▸ Task item
Arrange the lines of the items as a numbered list, leaving out blank lines, starting with the line that contains "For an example" and going on through the end of the items.
══════════════════════════════
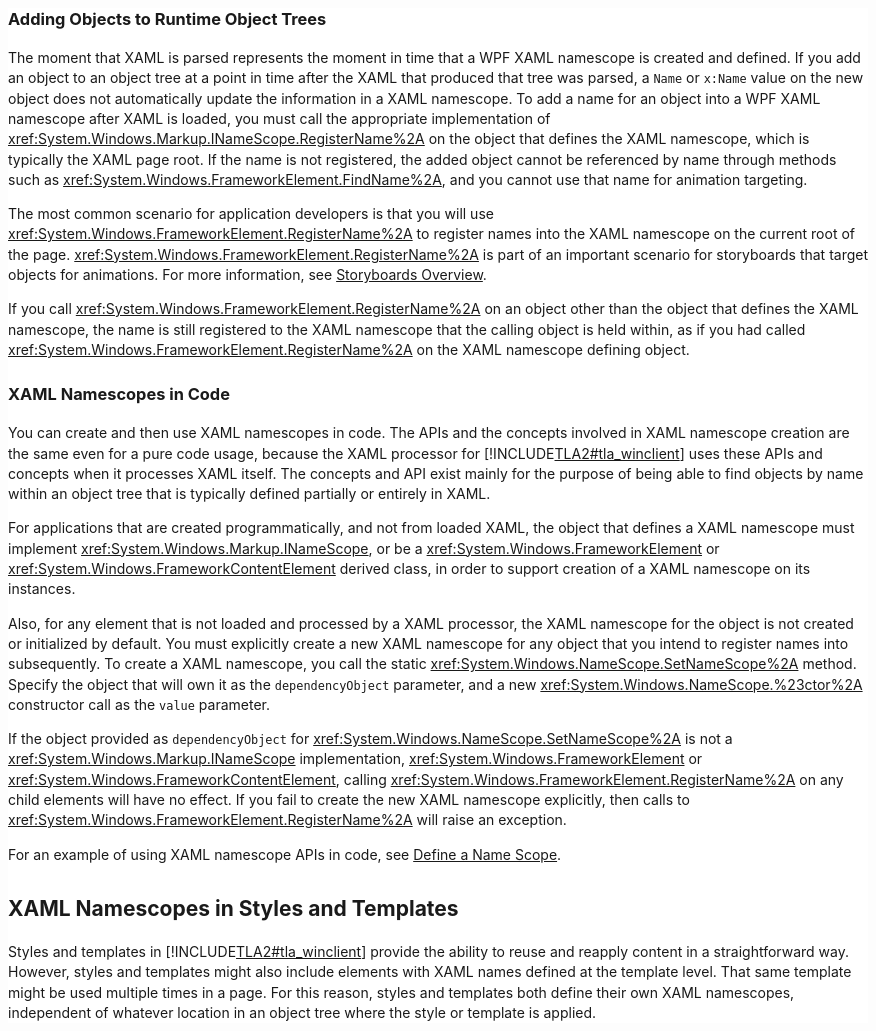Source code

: ### Adding Objects to Runtime Object Trees  
 The moment that XAML is parsed represents the moment in time that a WPF XAML namescope is created and defined. If you add an object to an object tree at a point in time after the XAML that produced that tree was parsed, a `Name` or `x:Name` value on the new object does not automatically update the information in a XAML namescope. To add a name for an object into a WPF XAML namescope after XAML is loaded, you must call the appropriate implementation of <xref:System.Windows.Markup.INameScope.RegisterName%2A> on the object that defines the XAML namescope, which is typically the XAML page root. If the name is not registered, the added object cannot be referenced by name through methods such as <xref:System.Windows.FrameworkElement.FindName%2A>, and you cannot use that name for animation targeting.  
  
 The most common scenario for application developers is that you will use <xref:System.Windows.FrameworkElement.RegisterName%2A> to register names into the XAML namescope on the current root of the page. <xref:System.Windows.FrameworkElement.RegisterName%2A> is part of an important scenario for storyboards that target objects for animations. For more information, see [Storyboards Overview](../../../../docs/framework/wpf/graphics-multimedia/storyboards-overview.md).  
  
 If you call <xref:System.Windows.FrameworkElement.RegisterName%2A> on an object other than the object that defines the XAML namescope, the name is still registered to the XAML namescope that the calling object is held within, as if you had called <xref:System.Windows.FrameworkElement.RegisterName%2A> on the XAML namescope defining object.  
  
### XAML Namescopes in Code  
 You can create and then use XAML namescopes in code. The APIs and the concepts involved in XAML namescope creation are the same even for a pure code usage, because the XAML processor for [!INCLUDE[TLA2#tla_winclient](../../../../includes/tla2sharptla-winclient-md.md)] uses these APIs and concepts when it processes XAML itself. The concepts and API exist mainly for the purpose of being able to find objects by name within an object tree that is typically defined partially or entirely in XAML.  
  
 For applications that are created programmatically, and not from loaded XAML, the object that defines a XAML namescope must implement <xref:System.Windows.Markup.INameScope>, or be a <xref:System.Windows.FrameworkElement> or <xref:System.Windows.FrameworkContentElement> derived class, in order to support creation of a XAML namescope on its instances.  
  
 Also, for any element that is not loaded and processed by a XAML processor, the XAML namescope for the object is not created or initialized by default. You must explicitly create a new XAML namescope for any object that you intend to register names into subsequently. To create a XAML namescope, you call the static <xref:System.Windows.NameScope.SetNameScope%2A> method. Specify the object that will own it as the `dependencyObject` parameter, and a new <xref:System.Windows.NameScope.%23ctor%2A> constructor call as the `value` parameter.  
  
 If the object provided as `dependencyObject` for <xref:System.Windows.NameScope.SetNameScope%2A> is not a <xref:System.Windows.Markup.INameScope> implementation, <xref:System.Windows.FrameworkElement> or <xref:System.Windows.FrameworkContentElement>, calling <xref:System.Windows.FrameworkElement.RegisterName%2A> on any child elements will have no effect. If you fail to create the new XAML namescope explicitly, then calls to <xref:System.Windows.FrameworkElement.RegisterName%2A> will raise an exception.  
  
 For an example of using XAML namescope APIs in code, see [Define a Name Scope](../../../../docs/framework/wpf/graphics-multimedia/how-to-define-a-name-scope.md).  
  
<a name="Namescopes_in_Styles_and_Templates"></a>   
## XAML Namescopes in Styles and Templates  
 Styles and templates in [!INCLUDE[TLA2#tla_winclient](../../../../includes/tla2sharptla-winclient-md.md)] provide the ability to reuse and reapply content in a straightforward way. However, styles and templates might also include elements with XAML names defined at the template level. That same template might be used multiple times in a page. For this reason, styles and templates both define their own XAML namescopes, independent of whatever location in an object tree where the style or template is applied.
══════════════════════════════
▸ Task result
1.  For an example of using XAML namescope APIs in code, see [Define a Name Scope](../../../../docs/framework/wpf/graphics-multimedia/how-to-define-a-name-scope.md).  
2. <a name="Namescopes_in_Styles_and_Templates"></a>   
3. ## XAML Namescopes in Styles and Templates  
4.  Styles and templates in [!INCLUDE[TLA2#tla_winclient](../../../../includes/tla2sharptla-winclient-md.md)] provide the ability to reuse and reapply content in a straightforward way. However, styles and templates might also include elements with XAML names defined at the template level. That same template might be used multiple times in a page. For this reason, styles and templates both define their own XAML namescopes, independent of whatever location in an object tree where the style or template is applied.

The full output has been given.